Sunday, July 2, 2017

REVIEW: Romantic comedy with Asian American lead crosses over

WHEN WAS the last time you saw a motion picture with an Asian/American male as a romantic lead? 

You have to go back to 2007's Never Forever when Jung-woo Ha played opposite the excellent Vera Farmiga (Bates Motel) in an interracial romance. But that little-seen movie, though critically acclaimed, never made it out of the art house circuit and didn't receive the attention it deserved, so naturally, didn't have the big box-office appeal and massive marketing that could have turned it into a cultural milestone.

Overcoming the pop-cultural hurdles of the Asian/American male stereotype, The Big Sick has sneaked up on us amidst the summer blockbusters currently headlining movie marquees.  The unheralded movie without a single CGI or special effect gives us a portrayal of the AA male that is neither a computer geek or a skilled martial artist. He's just a guy in love. A Pakistani/American guy in  love with a white girl. Please withhold your mock gasps. 

RELATED: Where does the Asian American male stereotype come from?
The interracial/intercultural aspect that streams throughout the film is what differentiates The Big Sick from the plethora of guy-meets-girl plot lines starring the ingenue-of-the-day and the look-alike hunk-of-the-day.

At its heart, The Big Sick is a comedy. There is nothing like laughter and elbows-to-the-ribs to break down the barriers that separate us.

The story is based on the real-life courtship of the star of the movie, Kumail Nanjiani and his wife, Emily Gordon, beautifully played by Zoe Kazan in the movie. They also wrote the script. It is clever and never stoops to  stereotypes but deftly handles the racial/cultural differences and the hurdles they present with grace, not in a demeaning or pedantic way.
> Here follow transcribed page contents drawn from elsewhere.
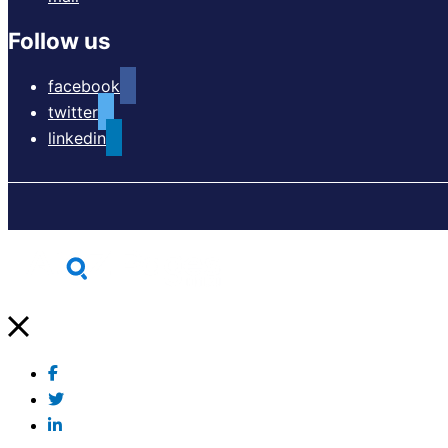
Follow us
facebook
twitter
linkedin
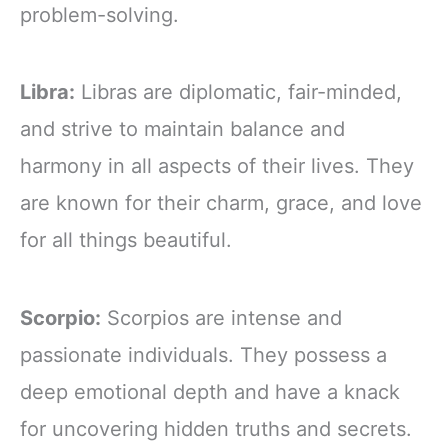
problem-solving.
Libra:
Libras are diplomatic, fair-minded,
and strive to maintain balance and
harmony in all aspects of their lives. They
are known for their charm, grace, and love
for all things beautiful.
Scorpio:
Scorpios are intense and
passionate individuals. They possess a
deep emotional depth and have a knack
for uncovering hidden truths and secrets.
The relationship between Nanjiani's character and his immigrant parents is a familiar one for most Asian Americans. Their insistence that he marry a Pakistani woman, their attempts to match him up in a pre-arranged marriage and their desire for him to become a lawyer instead of pursuing a career as a standup comedian are scenes we've played out in our own live as Asian/Americans trying to bridge two cultures. 

Meet the real-life couple the movie is based on.

The movie starts out easily enough on familiar ground as a boy-meets-girl movie but then delves into the relationship Nanjiani develops with his girlfriend's parents. As Gordon's parents  Holly Hunter and Ray Romano almost steal the show with their strong and nuanced performances. (There's already talk about Oscar nominations.) It is this detour in the storyline that allows supporting actors Hunter and Romano to give depth to their own relationship and marriage and love in general.

The Big Sick could almost function as a prequel to Aziz Ansari's Master of None where his character moves to New York to pursue his acting career. It has that same feel of a changing America using humor to take down some of our biases and stereotypes -- a nice guy, a nice Pakistani guy, trying to succeed in a nontraditional career and at the same time coping with the almost daily mini-cultural clashes that shape their lives.

To their credit, Nanjiani and his wife, Emily, wrote a script where the ending isn't all neatly wrapped up and they live happily-ever after. The audience is left hanging, especially in Nanjiani's relationship with his own parents. 

The movie is a refreshing break from all the big budget superhero summer blockbusters Hollywood seems to prefer. A humorous and joyful story about family, love and relationships, specifically inter-racial and inter-cultural relationships, is something that more and more Americans find themselves encountering in real life. How these personal culture clashes are resolved a million times over, may provide the answer for resolving many of the divisions that we, as a country, face today. The Big Sick is one answer.